Work task 1:
Rewrite the paragraph of the George I. Bloom biography that begins "George Isaac Bloom (September 2, 1898" as a short list, keeping its main facts.
Work task 2:
Repeat the George I. Bloom biography word for word, from "American politician (1898–1991)" up to and including "Utility Commission (1965–1975).".

Secretary of the Commonwealth of Pennsylvania
- In office 1963–1965
- Governor: William Scranton
- Preceded by: E. James Trimarchi
- Succeeded by: W. Stuart Helm

Chairman of the Republican State Committee of Pennsylvania
- In office 1956–1963
- Preceded by: Miles Horst
- Succeeded by: Craig Truax

Personal details
- Born: September 2, 1898 Burgettstown, Pennsylvania
- Died: February 3, 1991 (aged 92) Camp Hill, Pennsylvania
- Party: Republican
- Education: University of Pittsburgh University of Pittsburgh School of Law

= George I. Bloom =

American politician (1898–1991)

George Isaac Bloom (September 2, 1898 – February 3, 1991) was an American political figure who served as chairman of the Republican State Committee of Pennsylvania (1956–1963), Secretary of the Commonwealth of Pennsylvania (1963–1965), and chairman of the Pennsylvania Public Utility Commission (1965–1975).

Extracted data:
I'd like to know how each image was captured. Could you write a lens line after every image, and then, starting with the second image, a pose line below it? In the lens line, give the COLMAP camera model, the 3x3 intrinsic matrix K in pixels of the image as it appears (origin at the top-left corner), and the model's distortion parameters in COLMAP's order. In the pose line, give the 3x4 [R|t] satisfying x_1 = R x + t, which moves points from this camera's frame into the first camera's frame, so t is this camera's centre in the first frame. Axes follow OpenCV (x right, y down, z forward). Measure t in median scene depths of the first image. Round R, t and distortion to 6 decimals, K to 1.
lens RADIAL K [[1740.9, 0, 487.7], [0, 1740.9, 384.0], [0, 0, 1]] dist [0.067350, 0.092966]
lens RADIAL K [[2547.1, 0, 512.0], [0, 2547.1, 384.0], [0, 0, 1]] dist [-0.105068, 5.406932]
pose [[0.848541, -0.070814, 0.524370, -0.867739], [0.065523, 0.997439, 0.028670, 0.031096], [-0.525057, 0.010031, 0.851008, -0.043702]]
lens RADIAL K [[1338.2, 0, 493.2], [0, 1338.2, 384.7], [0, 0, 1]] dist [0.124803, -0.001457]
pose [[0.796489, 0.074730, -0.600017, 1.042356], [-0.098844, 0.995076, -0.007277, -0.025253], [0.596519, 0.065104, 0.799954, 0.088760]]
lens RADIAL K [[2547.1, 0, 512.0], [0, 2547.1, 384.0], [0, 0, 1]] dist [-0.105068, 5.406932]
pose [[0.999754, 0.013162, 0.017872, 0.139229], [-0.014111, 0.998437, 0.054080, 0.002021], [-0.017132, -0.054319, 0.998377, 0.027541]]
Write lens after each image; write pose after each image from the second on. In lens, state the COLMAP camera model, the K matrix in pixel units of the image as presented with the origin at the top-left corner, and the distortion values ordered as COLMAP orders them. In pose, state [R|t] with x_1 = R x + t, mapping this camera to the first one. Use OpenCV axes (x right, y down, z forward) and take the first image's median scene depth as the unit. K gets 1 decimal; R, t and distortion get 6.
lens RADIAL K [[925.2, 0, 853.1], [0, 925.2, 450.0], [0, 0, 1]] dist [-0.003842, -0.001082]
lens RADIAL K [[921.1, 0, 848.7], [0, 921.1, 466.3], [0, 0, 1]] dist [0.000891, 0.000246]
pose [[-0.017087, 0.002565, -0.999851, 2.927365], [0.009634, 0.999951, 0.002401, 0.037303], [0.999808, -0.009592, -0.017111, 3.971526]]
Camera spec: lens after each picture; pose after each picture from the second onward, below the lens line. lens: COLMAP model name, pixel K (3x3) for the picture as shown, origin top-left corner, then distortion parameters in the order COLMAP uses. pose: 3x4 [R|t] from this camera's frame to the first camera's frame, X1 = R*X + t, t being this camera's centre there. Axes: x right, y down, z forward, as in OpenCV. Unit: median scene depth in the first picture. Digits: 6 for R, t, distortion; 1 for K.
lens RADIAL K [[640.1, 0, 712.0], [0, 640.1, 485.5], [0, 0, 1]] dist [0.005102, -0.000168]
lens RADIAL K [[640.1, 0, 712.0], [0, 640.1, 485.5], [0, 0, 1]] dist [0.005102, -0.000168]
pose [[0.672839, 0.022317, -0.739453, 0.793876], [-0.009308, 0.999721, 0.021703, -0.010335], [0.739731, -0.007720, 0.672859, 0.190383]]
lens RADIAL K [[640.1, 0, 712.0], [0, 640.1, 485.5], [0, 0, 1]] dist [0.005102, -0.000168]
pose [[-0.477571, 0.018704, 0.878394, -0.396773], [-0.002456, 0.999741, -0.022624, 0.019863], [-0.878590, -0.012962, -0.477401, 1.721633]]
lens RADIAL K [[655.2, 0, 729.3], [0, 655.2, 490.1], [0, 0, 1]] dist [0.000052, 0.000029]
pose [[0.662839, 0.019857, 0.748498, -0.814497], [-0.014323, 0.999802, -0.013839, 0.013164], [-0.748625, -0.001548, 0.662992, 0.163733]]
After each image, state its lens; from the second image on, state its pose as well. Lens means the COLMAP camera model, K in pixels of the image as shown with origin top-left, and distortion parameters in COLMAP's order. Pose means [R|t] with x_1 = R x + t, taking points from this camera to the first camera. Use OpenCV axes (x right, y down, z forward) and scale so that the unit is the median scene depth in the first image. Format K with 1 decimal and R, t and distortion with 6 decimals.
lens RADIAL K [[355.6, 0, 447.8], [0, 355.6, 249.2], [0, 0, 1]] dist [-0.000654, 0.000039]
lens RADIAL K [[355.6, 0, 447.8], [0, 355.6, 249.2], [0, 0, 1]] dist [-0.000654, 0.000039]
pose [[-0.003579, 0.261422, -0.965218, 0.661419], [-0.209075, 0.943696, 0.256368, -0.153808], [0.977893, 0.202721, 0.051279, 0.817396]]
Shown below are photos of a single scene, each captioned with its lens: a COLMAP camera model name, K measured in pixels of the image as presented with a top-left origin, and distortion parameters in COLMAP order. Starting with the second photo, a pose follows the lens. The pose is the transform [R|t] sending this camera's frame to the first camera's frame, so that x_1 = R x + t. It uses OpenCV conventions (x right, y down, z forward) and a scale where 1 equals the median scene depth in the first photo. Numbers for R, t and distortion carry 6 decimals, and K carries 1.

Task output 1:
- George Isaac Bloom, American political figure, born September 2, 1898, died February 3, 1991
- Chairman of the Republican State Committee of Pennsylvania, 1956–1963
- Secretary of the Commonwealth of Pennsylvania, 1963–1965
- Chairman of the Pennsylvania Public Utility Commission, 1965–1975

Task output 2:
American politician (1898–1991)

George Isaac Bloom (September 2, 1898 – February 3, 1991) was an American political figure who served as chairman of the Republican State Committee of Pennsylvania (1956–1963), Secretary of the Commonwealth of Pennsylvania (1963–1965), and chairman of the Pennsylvania Public Utility Commission (1965–1975).